‑“With robot orders from the automotive sector down 49 percent so far this year, it’s no surprise we’re in the midst of a down year for the robotics industry,” said Donald A. Vincent, RIA executive vice president. “Automotive orders are traditionally quite cyclical and were at record levels last year.‑We expect to see automotive orders turn up within the next year or two as automotive manufacturers and their suppliers ramp up spending for future new product launches.”
Vincent added, however, that a relatively small decline in robot orders by non-automotive companies is encouraging. “In fact,” he said “we’ve seen modest growth in some sectors, including life sciences and pharmaceutical, and plastics and rubber.”
The RIA figures show that North American robotics companies received orders for 10,338 robots valued at $740 million through the first nine months this year.

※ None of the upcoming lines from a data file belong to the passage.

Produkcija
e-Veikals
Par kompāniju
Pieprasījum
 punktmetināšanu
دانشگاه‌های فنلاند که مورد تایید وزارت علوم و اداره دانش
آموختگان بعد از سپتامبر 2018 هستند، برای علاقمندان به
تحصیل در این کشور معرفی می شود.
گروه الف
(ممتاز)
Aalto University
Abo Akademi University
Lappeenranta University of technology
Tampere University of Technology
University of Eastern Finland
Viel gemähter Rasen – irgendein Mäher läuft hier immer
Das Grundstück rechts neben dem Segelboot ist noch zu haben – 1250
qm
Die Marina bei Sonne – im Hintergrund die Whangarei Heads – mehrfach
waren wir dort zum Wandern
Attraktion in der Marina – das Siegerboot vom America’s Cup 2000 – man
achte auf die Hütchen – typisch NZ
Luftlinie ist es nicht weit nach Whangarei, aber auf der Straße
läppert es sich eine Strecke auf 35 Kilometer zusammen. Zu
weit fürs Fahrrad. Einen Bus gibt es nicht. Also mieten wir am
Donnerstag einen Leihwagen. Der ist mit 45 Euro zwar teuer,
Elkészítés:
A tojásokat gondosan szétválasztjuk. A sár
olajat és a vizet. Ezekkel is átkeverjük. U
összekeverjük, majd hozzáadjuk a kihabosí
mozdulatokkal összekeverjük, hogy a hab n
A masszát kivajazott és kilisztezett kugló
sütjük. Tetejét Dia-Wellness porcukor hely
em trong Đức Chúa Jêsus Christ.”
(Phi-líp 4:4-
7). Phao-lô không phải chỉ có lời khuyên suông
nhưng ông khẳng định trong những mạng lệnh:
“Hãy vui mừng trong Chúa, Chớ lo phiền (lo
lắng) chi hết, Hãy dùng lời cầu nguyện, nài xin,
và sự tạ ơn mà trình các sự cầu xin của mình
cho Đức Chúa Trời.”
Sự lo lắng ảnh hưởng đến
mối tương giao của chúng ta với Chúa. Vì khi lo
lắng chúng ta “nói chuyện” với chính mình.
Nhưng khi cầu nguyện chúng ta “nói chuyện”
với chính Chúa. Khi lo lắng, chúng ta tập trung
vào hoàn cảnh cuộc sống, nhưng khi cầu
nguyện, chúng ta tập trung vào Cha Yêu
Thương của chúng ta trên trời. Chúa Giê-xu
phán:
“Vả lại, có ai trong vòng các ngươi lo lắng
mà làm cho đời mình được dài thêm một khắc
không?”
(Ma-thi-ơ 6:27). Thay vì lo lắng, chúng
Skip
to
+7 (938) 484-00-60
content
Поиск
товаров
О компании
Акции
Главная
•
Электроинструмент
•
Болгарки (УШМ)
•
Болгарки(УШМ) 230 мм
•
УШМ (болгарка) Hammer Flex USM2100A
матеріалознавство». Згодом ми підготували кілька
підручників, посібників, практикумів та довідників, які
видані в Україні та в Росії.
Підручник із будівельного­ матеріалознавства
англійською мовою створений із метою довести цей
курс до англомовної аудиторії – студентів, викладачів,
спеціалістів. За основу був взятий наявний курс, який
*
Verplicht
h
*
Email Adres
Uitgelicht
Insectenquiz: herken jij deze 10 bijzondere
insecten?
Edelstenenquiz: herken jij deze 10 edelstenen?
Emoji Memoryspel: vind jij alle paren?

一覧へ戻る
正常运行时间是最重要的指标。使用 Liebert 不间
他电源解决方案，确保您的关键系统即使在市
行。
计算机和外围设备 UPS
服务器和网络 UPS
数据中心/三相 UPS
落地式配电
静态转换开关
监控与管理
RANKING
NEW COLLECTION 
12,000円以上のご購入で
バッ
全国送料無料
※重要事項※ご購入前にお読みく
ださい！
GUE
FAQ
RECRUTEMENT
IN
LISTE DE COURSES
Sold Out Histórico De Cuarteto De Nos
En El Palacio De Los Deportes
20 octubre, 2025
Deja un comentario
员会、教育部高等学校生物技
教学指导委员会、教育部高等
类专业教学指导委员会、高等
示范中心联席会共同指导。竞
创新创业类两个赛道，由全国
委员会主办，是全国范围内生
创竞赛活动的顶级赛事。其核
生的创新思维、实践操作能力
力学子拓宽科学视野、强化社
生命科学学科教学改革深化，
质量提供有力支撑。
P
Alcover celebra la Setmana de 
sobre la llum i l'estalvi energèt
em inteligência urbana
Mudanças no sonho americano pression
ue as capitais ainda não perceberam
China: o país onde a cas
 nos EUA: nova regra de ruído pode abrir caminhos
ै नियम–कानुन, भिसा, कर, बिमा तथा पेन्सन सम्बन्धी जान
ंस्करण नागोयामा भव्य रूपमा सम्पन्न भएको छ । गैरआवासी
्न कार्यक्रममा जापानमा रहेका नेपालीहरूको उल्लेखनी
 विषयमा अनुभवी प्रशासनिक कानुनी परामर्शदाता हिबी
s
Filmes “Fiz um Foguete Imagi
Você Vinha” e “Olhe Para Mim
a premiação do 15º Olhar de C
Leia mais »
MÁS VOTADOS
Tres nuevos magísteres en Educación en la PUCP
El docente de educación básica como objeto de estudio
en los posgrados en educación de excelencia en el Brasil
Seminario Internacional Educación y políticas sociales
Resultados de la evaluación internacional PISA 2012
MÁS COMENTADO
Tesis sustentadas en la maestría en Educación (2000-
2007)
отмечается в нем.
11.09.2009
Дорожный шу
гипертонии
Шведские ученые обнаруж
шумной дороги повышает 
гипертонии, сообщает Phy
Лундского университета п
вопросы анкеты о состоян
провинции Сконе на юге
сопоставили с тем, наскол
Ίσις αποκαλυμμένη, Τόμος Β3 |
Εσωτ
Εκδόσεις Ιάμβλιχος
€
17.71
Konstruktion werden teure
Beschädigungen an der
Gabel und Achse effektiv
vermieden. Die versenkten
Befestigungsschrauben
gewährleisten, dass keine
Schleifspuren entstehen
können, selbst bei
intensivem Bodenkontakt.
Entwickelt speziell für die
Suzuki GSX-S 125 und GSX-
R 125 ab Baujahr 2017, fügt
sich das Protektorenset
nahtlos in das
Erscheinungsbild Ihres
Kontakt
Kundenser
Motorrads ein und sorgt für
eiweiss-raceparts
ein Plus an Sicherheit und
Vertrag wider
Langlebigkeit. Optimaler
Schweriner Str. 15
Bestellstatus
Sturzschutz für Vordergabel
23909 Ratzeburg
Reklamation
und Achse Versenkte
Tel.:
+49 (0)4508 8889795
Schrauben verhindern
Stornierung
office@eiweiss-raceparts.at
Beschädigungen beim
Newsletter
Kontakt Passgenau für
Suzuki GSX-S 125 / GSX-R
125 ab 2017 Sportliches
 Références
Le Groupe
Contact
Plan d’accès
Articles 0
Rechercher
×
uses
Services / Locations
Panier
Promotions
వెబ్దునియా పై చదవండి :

That’s down by 35 percent and 23 percent, respectively, from 2005, when orders during the same period totaled 15,791 robots valued at $962 million. Actual shipments by North American vendors during the first three quarters this year totaled 10,619 robots valued at $821 million. That’s a 33 percent decline in units and a 10 percent drop in dollars compared to the same period in 2005, when vendors shipped 15,759 robots valued at $914 million.
‑Material handling accounts for the largest share of robot applications, totaling about 41 percent.‑Welding is next, at 39 percent.‑Assembly and dispensing/coating each account for approximately 6 percent of new orders in 2006. The‑RIA estimates that some 164,000 robots are now installed in American factories.